··· READING PASSAGE

This Amendment No. 1 to Schedule 13D (this “Amendment No. 1”) amends and supplements the statement on Schedule 13D filed on June 1, 2016 (the “Original Schedule 13D,” and as amended and supplemented by this Amendment No. 1, the “Schedule 13D”), by Hecla Mining Company, a Delaware corporation (“Parent”), and HL Idaho Corp., an Idaho corporation (“Buyer” and together with Parent, the “Reporting Persons”) relating to the common stock, $0.001 par value per share (the “Common Stock”), which include options to acquire such Common Stock, of Mines Management, Inc., an Idaho corporation (“Issuer”). Capitalized terms used but not defined in this Amendment No. 1 shall have the meanings set forth in the Original Schedule 13D.

Except as specifically amended by this Amendment No. 1, the Schedule 13D is unchanged.

······
··· LISTED ENTRIES

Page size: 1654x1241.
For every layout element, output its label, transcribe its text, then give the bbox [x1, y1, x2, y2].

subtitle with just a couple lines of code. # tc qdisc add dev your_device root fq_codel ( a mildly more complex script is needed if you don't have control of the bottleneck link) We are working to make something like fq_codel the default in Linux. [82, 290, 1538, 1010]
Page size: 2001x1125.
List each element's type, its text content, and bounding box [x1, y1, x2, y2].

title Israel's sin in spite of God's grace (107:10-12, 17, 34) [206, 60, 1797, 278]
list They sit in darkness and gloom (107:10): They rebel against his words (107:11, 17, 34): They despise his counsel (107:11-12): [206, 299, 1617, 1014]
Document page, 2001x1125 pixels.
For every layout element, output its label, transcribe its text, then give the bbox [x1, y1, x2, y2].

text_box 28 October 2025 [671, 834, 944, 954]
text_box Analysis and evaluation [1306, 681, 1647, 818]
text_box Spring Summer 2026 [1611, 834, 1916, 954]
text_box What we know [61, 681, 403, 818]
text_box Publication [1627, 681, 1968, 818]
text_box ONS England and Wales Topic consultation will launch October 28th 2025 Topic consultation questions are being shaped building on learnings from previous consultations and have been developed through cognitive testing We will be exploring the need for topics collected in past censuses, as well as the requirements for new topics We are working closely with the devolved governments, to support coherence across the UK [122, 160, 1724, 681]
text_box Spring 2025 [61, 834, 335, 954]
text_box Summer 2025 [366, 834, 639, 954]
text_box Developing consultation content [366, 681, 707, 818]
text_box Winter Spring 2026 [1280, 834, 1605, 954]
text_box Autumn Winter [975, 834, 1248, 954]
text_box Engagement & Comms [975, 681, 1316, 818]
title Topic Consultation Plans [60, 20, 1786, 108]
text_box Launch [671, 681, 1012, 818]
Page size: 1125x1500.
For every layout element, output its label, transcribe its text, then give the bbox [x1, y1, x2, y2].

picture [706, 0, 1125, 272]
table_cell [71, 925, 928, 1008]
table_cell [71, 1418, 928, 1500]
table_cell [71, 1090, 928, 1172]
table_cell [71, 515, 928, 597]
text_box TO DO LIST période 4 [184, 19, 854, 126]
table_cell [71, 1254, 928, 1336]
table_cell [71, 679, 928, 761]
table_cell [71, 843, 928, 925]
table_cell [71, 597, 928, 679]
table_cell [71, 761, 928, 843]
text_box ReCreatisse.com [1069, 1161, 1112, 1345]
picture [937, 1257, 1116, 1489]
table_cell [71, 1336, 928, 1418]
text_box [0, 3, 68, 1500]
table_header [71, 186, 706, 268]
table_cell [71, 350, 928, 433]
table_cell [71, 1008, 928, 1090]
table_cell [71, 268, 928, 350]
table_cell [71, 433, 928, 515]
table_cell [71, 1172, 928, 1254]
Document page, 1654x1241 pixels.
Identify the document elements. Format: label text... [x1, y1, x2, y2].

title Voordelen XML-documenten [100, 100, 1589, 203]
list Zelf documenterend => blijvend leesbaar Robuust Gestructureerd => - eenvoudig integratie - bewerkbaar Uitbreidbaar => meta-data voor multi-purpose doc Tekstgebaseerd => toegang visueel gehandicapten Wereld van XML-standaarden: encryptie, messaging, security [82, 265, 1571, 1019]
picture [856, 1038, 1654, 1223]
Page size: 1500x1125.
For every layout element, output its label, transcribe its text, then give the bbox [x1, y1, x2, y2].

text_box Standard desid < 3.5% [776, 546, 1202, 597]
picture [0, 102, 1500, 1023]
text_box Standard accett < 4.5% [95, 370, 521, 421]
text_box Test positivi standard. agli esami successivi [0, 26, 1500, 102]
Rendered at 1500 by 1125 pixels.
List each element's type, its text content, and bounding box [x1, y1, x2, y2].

······

GOAL 1 ->
Repeat the part of the filing excerpt between "This Amendment No. 1 to" and "Original Schedule 13D.", inclusive.
GOAL 2 ->
Answer these questions using the filing excerpt.
(a) On what date was the Original Schedule 13D filed?
(b) What is the par value per share of the Common Stock?
(c) Except where Amendment No. 1 specifically amends it, what does the filing excerpt say about the Schedule 13D?

COMPLETE ANSWER 1 ->
This Amendment No. 1 to Schedule 13D (this “Amendment No. 1”) amends and supplements the statement on Schedule 13D filed on June 1, 2016 (the “Original Schedule 13D,” and as amended and supplemented by this Amendment No. 1, the “Schedule 13D”), by Hecla Mining Company, a Delaware corporation (“Parent”), and HL Idaho Corp., an Idaho corporation (“Buyer” and together with Parent, the “Reporting Persons”) relating to the common stock, $0.001 par value per share (the “Common Stock”), which include options to acquire such Common Stock, of Mines Management, Inc., an Idaho corporation (“Issuer”). Capitalized terms used but not defined in this Amendment No. 1 shall have the meanings set forth in the Original Schedule 13D.

COMPLETE ANSWER 2 ->
(a) June 1, 2016
(b) $0.001
(c) It is unchanged.